**Records provided**
● ● ● ● ● ● ●

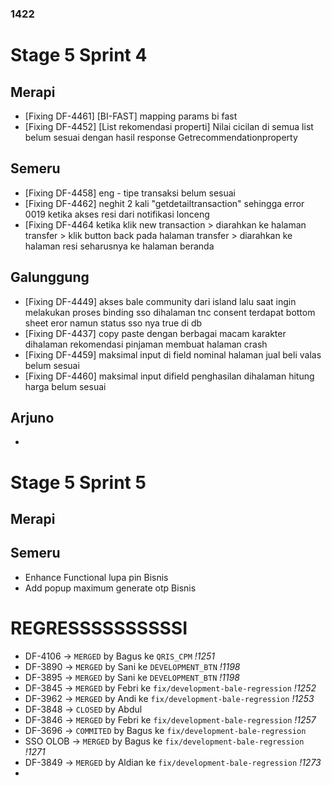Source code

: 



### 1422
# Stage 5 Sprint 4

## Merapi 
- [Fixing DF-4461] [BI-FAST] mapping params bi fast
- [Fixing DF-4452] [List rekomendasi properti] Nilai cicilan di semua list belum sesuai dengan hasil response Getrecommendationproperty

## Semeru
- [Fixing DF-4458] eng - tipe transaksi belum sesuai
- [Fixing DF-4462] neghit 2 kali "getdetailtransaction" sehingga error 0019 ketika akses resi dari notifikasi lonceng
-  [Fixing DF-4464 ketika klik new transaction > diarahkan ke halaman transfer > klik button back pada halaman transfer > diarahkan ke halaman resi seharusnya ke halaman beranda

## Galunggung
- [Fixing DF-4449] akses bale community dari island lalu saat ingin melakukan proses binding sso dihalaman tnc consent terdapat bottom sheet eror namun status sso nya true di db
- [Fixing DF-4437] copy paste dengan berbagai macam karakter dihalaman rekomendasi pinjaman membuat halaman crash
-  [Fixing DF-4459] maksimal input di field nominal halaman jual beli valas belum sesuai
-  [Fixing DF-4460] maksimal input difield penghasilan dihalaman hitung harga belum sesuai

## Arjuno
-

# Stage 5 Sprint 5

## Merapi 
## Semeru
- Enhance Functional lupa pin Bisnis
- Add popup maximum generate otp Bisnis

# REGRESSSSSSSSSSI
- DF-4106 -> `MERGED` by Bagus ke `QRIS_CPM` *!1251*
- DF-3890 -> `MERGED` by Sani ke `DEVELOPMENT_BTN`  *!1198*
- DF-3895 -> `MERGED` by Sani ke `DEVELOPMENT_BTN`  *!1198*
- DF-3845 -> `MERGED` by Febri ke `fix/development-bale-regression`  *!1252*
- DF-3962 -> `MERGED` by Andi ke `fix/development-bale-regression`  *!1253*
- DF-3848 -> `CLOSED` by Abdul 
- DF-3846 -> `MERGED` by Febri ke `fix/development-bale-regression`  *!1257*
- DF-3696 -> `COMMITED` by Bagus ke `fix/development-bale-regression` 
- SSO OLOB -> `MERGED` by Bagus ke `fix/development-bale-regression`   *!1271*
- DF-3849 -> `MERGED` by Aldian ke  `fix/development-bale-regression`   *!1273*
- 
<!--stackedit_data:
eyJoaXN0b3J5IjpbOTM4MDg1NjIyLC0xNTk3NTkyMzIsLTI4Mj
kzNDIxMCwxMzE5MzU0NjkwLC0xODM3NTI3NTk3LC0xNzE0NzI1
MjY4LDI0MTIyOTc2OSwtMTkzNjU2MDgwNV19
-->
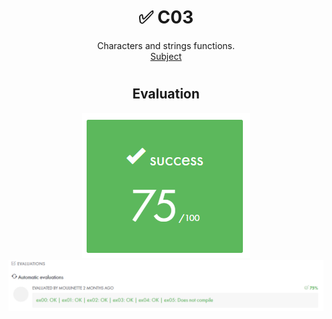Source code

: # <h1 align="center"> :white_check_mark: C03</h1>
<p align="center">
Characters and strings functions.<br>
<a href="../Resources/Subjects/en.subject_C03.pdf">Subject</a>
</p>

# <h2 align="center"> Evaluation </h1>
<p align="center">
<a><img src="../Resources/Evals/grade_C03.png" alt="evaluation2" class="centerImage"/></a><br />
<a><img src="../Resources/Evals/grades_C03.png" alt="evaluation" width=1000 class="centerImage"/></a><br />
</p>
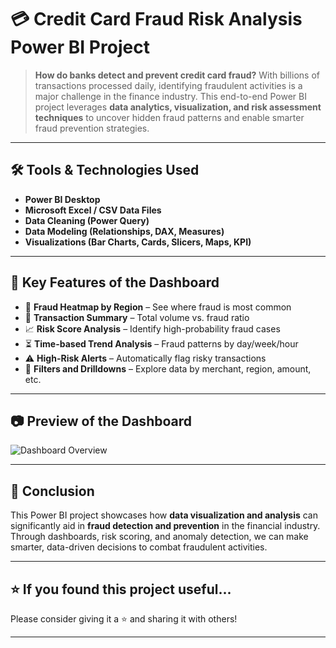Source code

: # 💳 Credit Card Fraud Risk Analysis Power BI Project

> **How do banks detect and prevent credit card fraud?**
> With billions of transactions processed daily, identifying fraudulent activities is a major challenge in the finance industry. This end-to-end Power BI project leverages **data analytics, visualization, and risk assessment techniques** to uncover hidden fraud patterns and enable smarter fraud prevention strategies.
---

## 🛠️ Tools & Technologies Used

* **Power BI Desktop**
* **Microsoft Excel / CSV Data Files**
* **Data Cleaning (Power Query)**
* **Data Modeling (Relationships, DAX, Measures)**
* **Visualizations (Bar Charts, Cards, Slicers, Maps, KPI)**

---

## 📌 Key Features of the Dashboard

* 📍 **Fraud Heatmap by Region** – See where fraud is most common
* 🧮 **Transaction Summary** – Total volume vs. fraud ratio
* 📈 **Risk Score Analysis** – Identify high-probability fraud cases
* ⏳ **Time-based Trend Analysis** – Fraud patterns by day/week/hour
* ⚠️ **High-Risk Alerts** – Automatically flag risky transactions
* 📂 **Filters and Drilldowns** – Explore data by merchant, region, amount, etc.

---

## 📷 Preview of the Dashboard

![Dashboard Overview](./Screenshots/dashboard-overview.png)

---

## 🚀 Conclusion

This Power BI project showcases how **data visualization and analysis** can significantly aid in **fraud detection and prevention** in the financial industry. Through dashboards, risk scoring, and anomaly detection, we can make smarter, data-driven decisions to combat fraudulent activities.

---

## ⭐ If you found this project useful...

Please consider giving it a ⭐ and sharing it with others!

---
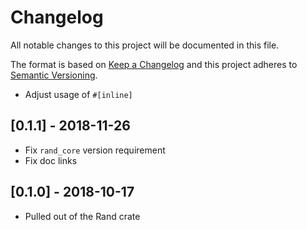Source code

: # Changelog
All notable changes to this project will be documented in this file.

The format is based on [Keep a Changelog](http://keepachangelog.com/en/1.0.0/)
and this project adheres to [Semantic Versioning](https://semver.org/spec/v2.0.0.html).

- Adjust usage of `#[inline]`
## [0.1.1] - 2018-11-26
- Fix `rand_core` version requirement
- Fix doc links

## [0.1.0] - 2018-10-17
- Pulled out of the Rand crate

● ● ● ● ● ● ●

**Exercise aim**
Reproduce every line of the data above word for word, leaving the pictures out of your answer.

**Answer section**
Source code

: 



### 1422
# Stage 5 Sprint 4

## Merapi 
- [Fixing DF-4461] [BI-FAST] mapping params bi fast
- [Fixing DF-4452] [List rekomendasi properti] Nilai cicilan di semua list belum sesuai dengan hasil response Getrecommendationproperty

## Semeru
- [Fixing DF-4458] eng - tipe transaksi belum sesuai
- [Fixing DF-4462] neghit 2 kali "getdetailtransaction" sehingga error 0019 ketika akses resi dari notifikasi lonceng
-  [Fixing DF-4464 ketika klik new transaction > diarahkan ke halaman transfer > klik button back pada halaman transfer > diarahkan ke halaman resi seharusnya ke halaman beranda

## Galunggung
- [Fixing DF-4449] akses bale community dari island lalu saat ingin melakukan proses binding sso dihalaman tnc consent terdapat bottom sheet eror namun status sso nya true di db
- [Fixing DF-4437] copy paste dengan berbagai macam karakter dihalaman rekomendasi pinjaman membuat halaman crash
-  [Fixing DF-4459] maksimal input di field nominal halaman jual beli valas belum sesuai
-  [Fixing DF-4460] maksimal input difield penghasilan dihalaman hitung harga belum sesuai

## Arjuno
-

# Stage 5 Sprint 5

## Merapi 
## Semeru
- Enhance Functional lupa pin Bisnis
- Add popup maximum generate otp Bisnis

# REGRESSSSSSSSSSI
- DF-4106 -> `MERGED` by Bagus ke `QRIS_CPM` *!1251*
- DF-3890 -> `MERGED` by Sani ke `DEVELOPMENT_BTN`  *!1198*
- DF-3895 -> `MERGED` by Sani ke `DEVELOPMENT_BTN`  *!1198*
- DF-3845 -> `MERGED` by Febri ke `fix/development-bale-regression`  *!1252*
- DF-3962 -> `MERGED` by Andi ke `fix/development-bale-regression`  *!1253*
- DF-3848 -> `CLOSED` by Abdul 
- DF-3846 -> `MERGED` by Febri ke `fix/development-bale-regression`  *!1257*
- DF-3696 -> `COMMITED` by Bagus ke `fix/development-bale-regression` 
- SSO OLOB -> `MERGED` by Bagus ke `fix/development-bale-regression`   *!1271*
- DF-3849 -> `MERGED` by Aldian ke  `fix/development-bale-regression`   *!1273*
- 
<!--stackedit_data:
eyJoaXN0b3J5IjpbOTM4MDg1NjIyLC0xNTk3NTkyMzIsLTI4Mj
kzNDIxMCwxMzE5MzU0NjkwLC0xODM3NTI3NTk3LC0xNzE0NzI1
MjY4LDI0MTIyOTc2OSwtMTkzNjU2MDgwNV19
-->
Source code

: # <h1 align="center"> :white_check_mark: C03</h1>
<p align="center">
Characters and strings functions.<br>
<a href="../Resources/Subjects/en.subject_C03.pdf">Subject</a>
</p>

# <h2 align="center"> Evaluation </h1>
<p align="center">
<a><img src="../Resources/Evals/grade_C03.png" alt="evaluation2" class="centerImage"/></a><br />
<a><img src="../Resources/Evals/grades_C03.png" alt="evaluation" width=1000 class="centerImage"/></a><br />
</p>
Source code

: # 💳 Credit Card Fraud Risk Analysis Power BI Project

> **How do banks detect and prevent credit card fraud?**
> With billions of transactions processed daily, identifying fraudulent activities is a major challenge in the finance industry. This end-to-end Power BI project leverages **data analytics, visualization, and risk assessment techniques** to uncover hidden fraud patterns and enable smarter fraud prevention strategies.
---

## 🛠️ Tools & Technologies Used

* **Power BI Desktop**
* **Microsoft Excel / CSV Data Files**
* **Data Cleaning (Power Query)**
* **Data Modeling (Relationships, DAX, Measures)**
* **Visualizations (Bar Charts, Cards, Slicers, Maps, KPI)**

---

## 📌 Key Features of the Dashboard

* 📍 **Fraud Heatmap by Region** – See where fraud is most common
* 🧮 **Transaction Summary** – Total volume vs. fraud ratio
* 📈 **Risk Score Analysis** – Identify high-probability fraud cases
* ⏳ **Time-based Trend Analysis** – Fraud patterns by day/week/hour
* ⚠️ **High-Risk Alerts** – Automatically flag risky transactions
* 📂 **Filters and Drilldowns** – Explore data by merchant, region, amount, etc.

---

## 📷 Preview of the Dashboard

![Dashboard Overview](./Screenshots/dashboard-overview.png)

---

## 🚀 Conclusion

This Power BI project showcases how **data visualization and analysis** can significantly aid in **fraud detection and prevention** in the financial industry. Through dashboards, risk scoring, and anomaly detection, we can make smarter, data-driven decisions to combat fraudulent activities.

---

## ⭐ If you found this project useful...

Please consider giving it a ⭐ and sharing it with others!

---
Source code

: # Changelog
All notable changes to this project will be documented in this file.

The format is based on [Keep a Changelog](http://keepachangelog.com/en/1.0.0/)
and this project adheres to [Semantic Versioning](https://semver.org/spec/v2.0.0.html).

- Adjust usage of `#[inline]`
## [0.1.1] - 2018-11-26
- Fix `rand_core` version requirement
- Fix doc links

## [0.1.0] - 2018-10-17
- Pulled out of the Rand crate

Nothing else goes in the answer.